**Work to be completed**:
Please extract the records from their first line through the line containing "70L248 99L256 103V52L246", including both ends, and reproduce every line unchanged.

Segmentation data:
━━━━━━━━━━━━━━━━━━━━━━━━━━━━━━
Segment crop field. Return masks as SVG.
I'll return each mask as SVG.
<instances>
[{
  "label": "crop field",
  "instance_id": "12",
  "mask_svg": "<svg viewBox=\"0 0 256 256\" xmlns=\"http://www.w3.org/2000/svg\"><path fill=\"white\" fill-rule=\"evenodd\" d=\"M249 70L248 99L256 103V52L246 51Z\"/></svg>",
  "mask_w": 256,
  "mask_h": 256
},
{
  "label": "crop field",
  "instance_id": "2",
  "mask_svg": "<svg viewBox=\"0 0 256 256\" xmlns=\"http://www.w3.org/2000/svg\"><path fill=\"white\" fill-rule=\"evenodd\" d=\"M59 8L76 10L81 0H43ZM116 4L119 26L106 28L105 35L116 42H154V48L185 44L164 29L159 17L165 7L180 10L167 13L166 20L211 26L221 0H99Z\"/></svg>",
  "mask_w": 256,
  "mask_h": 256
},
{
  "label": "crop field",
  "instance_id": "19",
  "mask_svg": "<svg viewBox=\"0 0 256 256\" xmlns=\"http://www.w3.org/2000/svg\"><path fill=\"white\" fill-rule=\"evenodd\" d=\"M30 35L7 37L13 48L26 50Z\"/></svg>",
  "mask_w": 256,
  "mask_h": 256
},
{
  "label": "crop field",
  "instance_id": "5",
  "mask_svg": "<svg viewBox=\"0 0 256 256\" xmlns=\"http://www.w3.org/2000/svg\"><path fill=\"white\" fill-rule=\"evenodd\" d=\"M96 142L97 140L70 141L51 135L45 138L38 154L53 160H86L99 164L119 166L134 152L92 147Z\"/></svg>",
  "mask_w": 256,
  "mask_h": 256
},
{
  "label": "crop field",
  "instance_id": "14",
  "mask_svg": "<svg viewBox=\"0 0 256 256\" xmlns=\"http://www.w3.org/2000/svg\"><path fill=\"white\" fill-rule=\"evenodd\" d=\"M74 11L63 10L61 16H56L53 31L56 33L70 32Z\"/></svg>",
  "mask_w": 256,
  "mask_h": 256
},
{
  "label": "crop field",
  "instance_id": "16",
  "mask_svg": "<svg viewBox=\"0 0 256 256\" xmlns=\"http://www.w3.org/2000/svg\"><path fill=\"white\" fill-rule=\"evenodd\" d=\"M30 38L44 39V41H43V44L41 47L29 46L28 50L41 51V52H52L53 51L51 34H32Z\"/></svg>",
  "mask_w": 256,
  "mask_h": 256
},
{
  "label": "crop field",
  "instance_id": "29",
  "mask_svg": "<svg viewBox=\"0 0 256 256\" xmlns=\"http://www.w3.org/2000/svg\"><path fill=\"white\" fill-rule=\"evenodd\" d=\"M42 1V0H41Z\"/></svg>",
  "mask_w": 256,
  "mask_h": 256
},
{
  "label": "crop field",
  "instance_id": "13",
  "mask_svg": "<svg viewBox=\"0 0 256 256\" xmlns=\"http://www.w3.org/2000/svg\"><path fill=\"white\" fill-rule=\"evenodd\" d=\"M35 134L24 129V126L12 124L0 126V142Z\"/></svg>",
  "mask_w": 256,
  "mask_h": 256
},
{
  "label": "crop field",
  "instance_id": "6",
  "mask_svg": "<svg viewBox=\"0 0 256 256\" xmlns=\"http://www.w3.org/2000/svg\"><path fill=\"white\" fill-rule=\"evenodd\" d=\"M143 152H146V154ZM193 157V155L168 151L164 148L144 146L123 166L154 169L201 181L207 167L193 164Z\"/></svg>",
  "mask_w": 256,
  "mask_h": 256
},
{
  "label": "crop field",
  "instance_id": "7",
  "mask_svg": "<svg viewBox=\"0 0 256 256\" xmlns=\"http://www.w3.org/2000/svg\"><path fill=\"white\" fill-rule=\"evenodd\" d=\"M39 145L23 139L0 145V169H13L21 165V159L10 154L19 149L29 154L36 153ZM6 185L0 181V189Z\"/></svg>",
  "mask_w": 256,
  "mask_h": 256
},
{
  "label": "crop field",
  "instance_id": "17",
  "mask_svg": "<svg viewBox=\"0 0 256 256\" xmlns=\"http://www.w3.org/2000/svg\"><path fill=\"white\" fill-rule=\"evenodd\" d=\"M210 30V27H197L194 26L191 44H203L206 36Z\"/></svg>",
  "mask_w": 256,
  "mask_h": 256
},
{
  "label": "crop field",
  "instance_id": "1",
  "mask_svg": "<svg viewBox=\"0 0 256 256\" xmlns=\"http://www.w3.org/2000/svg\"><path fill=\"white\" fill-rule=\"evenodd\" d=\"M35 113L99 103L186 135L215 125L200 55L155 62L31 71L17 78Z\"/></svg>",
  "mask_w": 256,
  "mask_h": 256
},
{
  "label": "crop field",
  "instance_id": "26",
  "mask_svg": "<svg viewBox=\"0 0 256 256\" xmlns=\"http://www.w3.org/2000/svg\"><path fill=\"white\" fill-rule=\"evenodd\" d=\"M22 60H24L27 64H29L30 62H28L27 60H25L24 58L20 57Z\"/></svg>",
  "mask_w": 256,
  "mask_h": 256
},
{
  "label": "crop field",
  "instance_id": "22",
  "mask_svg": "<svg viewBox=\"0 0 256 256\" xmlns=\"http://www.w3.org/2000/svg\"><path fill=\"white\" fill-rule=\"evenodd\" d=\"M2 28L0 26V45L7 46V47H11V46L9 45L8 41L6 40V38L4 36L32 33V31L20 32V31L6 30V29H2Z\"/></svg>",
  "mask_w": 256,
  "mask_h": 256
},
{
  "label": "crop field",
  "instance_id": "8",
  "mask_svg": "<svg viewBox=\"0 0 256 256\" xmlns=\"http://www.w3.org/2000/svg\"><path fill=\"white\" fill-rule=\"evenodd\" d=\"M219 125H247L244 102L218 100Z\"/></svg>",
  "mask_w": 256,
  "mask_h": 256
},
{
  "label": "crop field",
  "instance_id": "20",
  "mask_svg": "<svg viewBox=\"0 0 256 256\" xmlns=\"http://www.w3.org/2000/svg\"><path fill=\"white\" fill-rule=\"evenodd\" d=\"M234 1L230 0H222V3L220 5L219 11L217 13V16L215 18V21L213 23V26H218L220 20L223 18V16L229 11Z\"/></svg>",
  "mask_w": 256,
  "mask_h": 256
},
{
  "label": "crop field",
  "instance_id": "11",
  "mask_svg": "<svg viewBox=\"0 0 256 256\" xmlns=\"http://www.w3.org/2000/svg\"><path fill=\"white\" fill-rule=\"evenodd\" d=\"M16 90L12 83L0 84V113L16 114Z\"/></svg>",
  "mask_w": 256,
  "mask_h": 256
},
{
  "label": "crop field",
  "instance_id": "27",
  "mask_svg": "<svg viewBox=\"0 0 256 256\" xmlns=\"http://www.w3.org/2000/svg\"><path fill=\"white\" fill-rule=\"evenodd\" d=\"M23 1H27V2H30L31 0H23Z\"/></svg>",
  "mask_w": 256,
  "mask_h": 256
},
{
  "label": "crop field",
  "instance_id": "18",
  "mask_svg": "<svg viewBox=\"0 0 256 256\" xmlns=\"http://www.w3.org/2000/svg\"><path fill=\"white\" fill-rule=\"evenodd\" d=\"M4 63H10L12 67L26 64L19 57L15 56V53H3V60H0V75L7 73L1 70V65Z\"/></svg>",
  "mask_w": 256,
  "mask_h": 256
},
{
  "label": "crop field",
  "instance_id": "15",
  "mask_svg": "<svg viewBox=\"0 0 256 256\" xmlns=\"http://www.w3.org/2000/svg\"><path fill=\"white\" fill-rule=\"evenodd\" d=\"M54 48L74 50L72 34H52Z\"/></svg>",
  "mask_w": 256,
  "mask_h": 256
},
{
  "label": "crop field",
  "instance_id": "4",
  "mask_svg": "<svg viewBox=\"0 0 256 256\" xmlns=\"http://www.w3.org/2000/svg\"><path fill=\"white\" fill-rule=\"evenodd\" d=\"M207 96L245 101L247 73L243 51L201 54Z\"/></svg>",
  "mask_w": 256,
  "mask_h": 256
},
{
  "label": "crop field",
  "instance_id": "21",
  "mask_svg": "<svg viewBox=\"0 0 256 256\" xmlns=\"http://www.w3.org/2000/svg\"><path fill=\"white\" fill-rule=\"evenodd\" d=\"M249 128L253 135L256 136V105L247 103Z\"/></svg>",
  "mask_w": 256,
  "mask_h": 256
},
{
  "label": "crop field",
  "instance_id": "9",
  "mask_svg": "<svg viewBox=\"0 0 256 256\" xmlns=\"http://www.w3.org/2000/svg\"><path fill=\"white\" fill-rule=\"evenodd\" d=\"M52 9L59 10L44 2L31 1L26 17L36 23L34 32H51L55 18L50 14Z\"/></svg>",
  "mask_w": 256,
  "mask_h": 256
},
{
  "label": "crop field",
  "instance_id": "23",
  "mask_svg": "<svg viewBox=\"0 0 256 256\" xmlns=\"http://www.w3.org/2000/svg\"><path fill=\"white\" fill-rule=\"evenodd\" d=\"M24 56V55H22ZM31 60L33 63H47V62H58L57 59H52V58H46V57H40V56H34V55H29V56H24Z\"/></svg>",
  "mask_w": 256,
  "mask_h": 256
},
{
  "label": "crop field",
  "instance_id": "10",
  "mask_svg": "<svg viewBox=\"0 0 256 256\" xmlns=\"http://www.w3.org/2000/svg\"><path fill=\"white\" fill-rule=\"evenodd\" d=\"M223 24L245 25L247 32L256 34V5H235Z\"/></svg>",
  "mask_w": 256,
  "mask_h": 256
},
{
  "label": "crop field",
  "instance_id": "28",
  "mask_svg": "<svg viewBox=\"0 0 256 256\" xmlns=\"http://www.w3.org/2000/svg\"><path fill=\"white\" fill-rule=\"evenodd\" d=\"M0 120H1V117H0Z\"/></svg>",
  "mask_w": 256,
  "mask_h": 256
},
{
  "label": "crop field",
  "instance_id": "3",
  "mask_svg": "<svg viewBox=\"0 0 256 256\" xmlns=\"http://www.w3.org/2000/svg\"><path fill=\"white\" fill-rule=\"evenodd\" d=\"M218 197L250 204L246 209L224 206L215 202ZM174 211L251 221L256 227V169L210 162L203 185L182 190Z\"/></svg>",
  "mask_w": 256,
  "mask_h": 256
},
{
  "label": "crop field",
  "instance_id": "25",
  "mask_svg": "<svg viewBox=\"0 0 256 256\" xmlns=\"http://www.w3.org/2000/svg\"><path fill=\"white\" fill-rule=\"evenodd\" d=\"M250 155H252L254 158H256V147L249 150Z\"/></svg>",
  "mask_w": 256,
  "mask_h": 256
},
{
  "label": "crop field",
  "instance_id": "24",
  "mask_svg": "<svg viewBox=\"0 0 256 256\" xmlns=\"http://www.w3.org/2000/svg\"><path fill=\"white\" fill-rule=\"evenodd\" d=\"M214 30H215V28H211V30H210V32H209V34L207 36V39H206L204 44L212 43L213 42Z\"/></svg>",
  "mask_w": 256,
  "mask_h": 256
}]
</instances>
━━━━━━━━━━━━━━━━━━━━━━━━━━━━━━
**Result for this exercise**:
Segment crop field. Return masks as SVG.
I'll return each mask as SVG.
<instances>
[{
  "label": "crop field",
  "instance_id": "12",
  "mask_svg": "<svg viewBox=\"0 0 256 256\" xmlns=\"http://www.w3.org/2000/svg\"><path fill=\"white\" fill-rule=\"evenodd\" d=\"M249 70L248 99L256 103V52L246 51Z\"/></svg>",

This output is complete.